P.S. - Piketty's introduction to his book is far more complimentary of Marx than the reviewers reveal. A common omission among Americans.
P.S. - Piketty's introduction to his book is far more complimentary of Marx than the reviewers reveal. A common omission among Americans.
Red Frog
April 23, 2014
3 comments:
Marx
There are at least three Marxs. First is the Marx of Capital Volume 1 and 2. The analytical Marx, who explained things like the labor theory of value, and the fundamental contradiction of capitalism that productivity will go up as wages go down until no one can buy what the capitalists produce. Kind of like what is happening now.
Second is the Marx of Family, Private Property and the State that attempts to delineat different modes of production and also agues very strongly that material conditions dominate and ideology is not important.
And then there is the Marx of the Communist Manifesto which argues the opposite, that class struggle will lead to ideological changes and thus material changes. It is as if Marx did not like his own conclusions and wanted a way to undo the analysis he had done so well.
The only similarity between Piketty and Marx is in being analytical in addressing the data (and there is a lot more now for Piketty than there was for Marx).
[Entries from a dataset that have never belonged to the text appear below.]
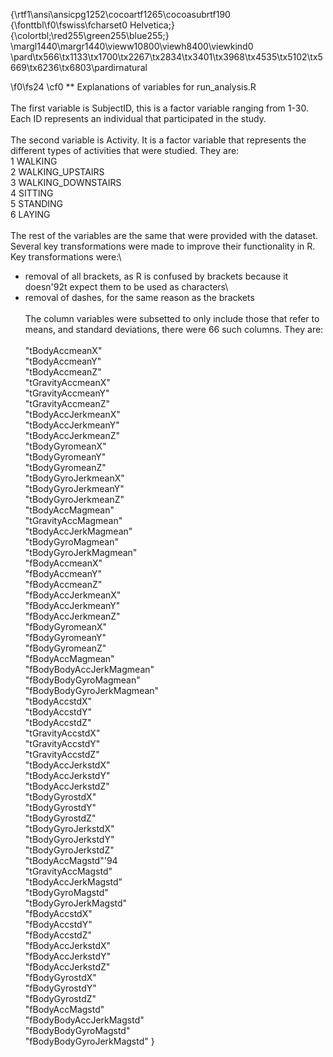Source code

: {\rtf1\ansi\ansicpg1252\cocoartf1265\cocoasubrtf190
{\fonttbl\f0\fswiss\fcharset0 Helvetica;}
{\colortbl;\red255\green255\blue255;}
\margl1440\margr1440\vieww10800\viewh8400\viewkind0
\pard\tx566\tx1133\tx1700\tx2267\tx2834\tx3401\tx3968\tx4535\tx5102\tx5669\tx6236\tx6803\pardirnatural

\f0\fs24 \cf0 ** Explanations of variables for run_analysis.R\
\
The first variable is SubjectID, this is a factor variable ranging from 1-30. Each ID represents an individual that participated in the study.\
\
The second variable is Activity. It is a factor variable that represents the different types of activities that were studied. They are: \
1 WALKING\
2 WALKING_UPSTAIRS\
3 WALKING_DOWNSTAIRS\
4 SITTING\
5 STANDING\
6 LAYING\
\
The rest of the variables are the same that were provided with the dataset. Several key transformations were made to improve their functionality in R. Key transformations were:\
- removal of all brackets, as R is confused by brackets because it doesn\'92t expect them to be used as characters\
- removal of dashes, for the same reason as the brackets\
\
The column variables were subsetted to only include those that refer to means, and standard deviations, there were 66 such columns. They are:\
\
"tBodyAccmeanX"            \
"tBodyAccmeanY"\
"tBodyAccmeanZ"           \
 "tGravityAccmeanX"\
"tGravityAccmeanY"\
"tGravityAccmeanZ"\
"tBodyAccJerkmeanX"\
"tBodyAccJerkmeanY"       \
"tBodyAccJerkmeanZ"\
"tBodyGyromeanX"\
"tBodyGyromeanY"\
"tBodyGyromeanZ"\
"tBodyGyroJerkmeanX"      \
"tBodyGyroJerkmeanY"\
"tBodyGyroJerkmeanZ"\
"tBodyAccMagmean"\
"tGravityAccMagmean"\
"tBodyAccJerkMagmean"     \
"tBodyGyroMagmean"\
"tBodyGyroJerkMagmean"\
"fBodyAccmeanX"\
"fBodyAccmeanY"\
"fBodyAccmeanZ"           \
"fBodyAccJerkmeanX"\
"fBodyAccJerkmeanY"\
"fBodyAccJerkmeanZ"\
"fBodyGyromeanX"\
"fBodyGyromeanY"          \
"fBodyGyromeanZ"\
"fBodyAccMagmean"\
"fBodyBodyAccJerkMagmean"\
"fBodyBodyGyroMagmean"\
"fBodyBodyGyroJerkMagmean"\
"tBodyAccstdX"\
"tBodyAccstdY"\
"tBodyAccstdZ"\
"tGravityAccstdX"\
"tGravityAccstdY"         \
"tGravityAccstdZ"\
"tBodyAccJerkstdX"\
"tBodyAccJerkstdY"\
"tBodyAccJerkstdZ"\
"tBodyGyrostdX"           \
"tBodyGyrostdY"\
"tBodyGyrostdZ"\
"tBodyGyroJerkstdX"\
"tBodyGyroJerkstdY"\
"tBodyGyroJerkstdZ"       \
"tBodyAccMagstd"\'94\
"tGravityAccMagstd"\
"tBodyAccJerkMagstd"\
"tBodyGyroMagstd"\
"tBodyGyroJerkMagstd"     \
"fBodyAccstdX"\
"fBodyAccstdY"\
"fBodyAccstdZ"\
"fBodyAccJerkstdX"\
"fBodyAccJerkstdY"        \
"fBodyAccJerkstdZ"\
"fBodyGyrostdX"\
"fBodyGyrostdY"\
"fBodyGyrostdZ"\
"fBodyAccMagstd"          \
"fBodyBodyAccJerkMagstd"\
"fBodyBodyGyroMagstd"\
"fBodyBodyGyroJerkMagstd" }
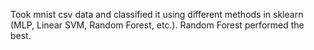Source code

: Took mnist csv data and classified it using different methods in sklearn (MLP, Linear SVM, Random Forest, etc.). Random Forest performed the best.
None of this is, however, relevant to the use of the label “Marxist” in the cases mentioned in the article. Throughout most of the 20th century there was a deliberate propaganda campaign in the US to demonize anyone who read, understood, Marx, or agreed with him. In American culture the ideal is an individual that makes individualistic independent choices. Americans are susceptible to the creation of cultural enemies through assertions that two kinds of people do not make individualistic choices, savages and bugs. Americans assert that those they are opposed to are savages, so close to nature they are incapable of impulse control, of thinking individually. Bugs are the social insects that have given over their decision making to someone else, they are also the communists, the Nazis. Labeling someone a Marxist is code in American culture for asserting that the one labeled is not thinking as an individual. That is what the examples provided are seeking to do to Piketty.
It's become de rigueur for any self-respecting reviewer to review Piketty's book. Even that NYT dullard, David Brooks, has written one though it's patently clear he hasn't read the book.
It's not clear why the book has become a runaway bestseller -- it seems to have tapped into the zeitgeist. The reasons that suggest themselves are 1) Piketty uses the technocratic language of statistics and big data sets (the use of which fits in comfortably with the neolib mindset, even if the conclusions don't) and 2) the book is free of an overt Marxist bias (because Piketty is a social democrat). The last time I recall such sudden popularity was for Kennedy's "Rise and Fall of the Great Powers" about twenty-five years back.
I suggested to Craig that he order the book about six weeks back -- it's been on my wish list for about six months (i.e., before it got published), and I got my own copy a month back. Since then it has sold out and it can't be had for love or money. The easiest way to get mugged in certain parts of NYC is to be seen carrying the book.
It will be interesting to see how fast the book goes from being de rigueur to being passe among the in-crowd. I suspect it's already started on that trek. The very aspects that catapulted it to fame will lead to its demise: it's easy to read but not a work of high theory (like Marx's "Capital").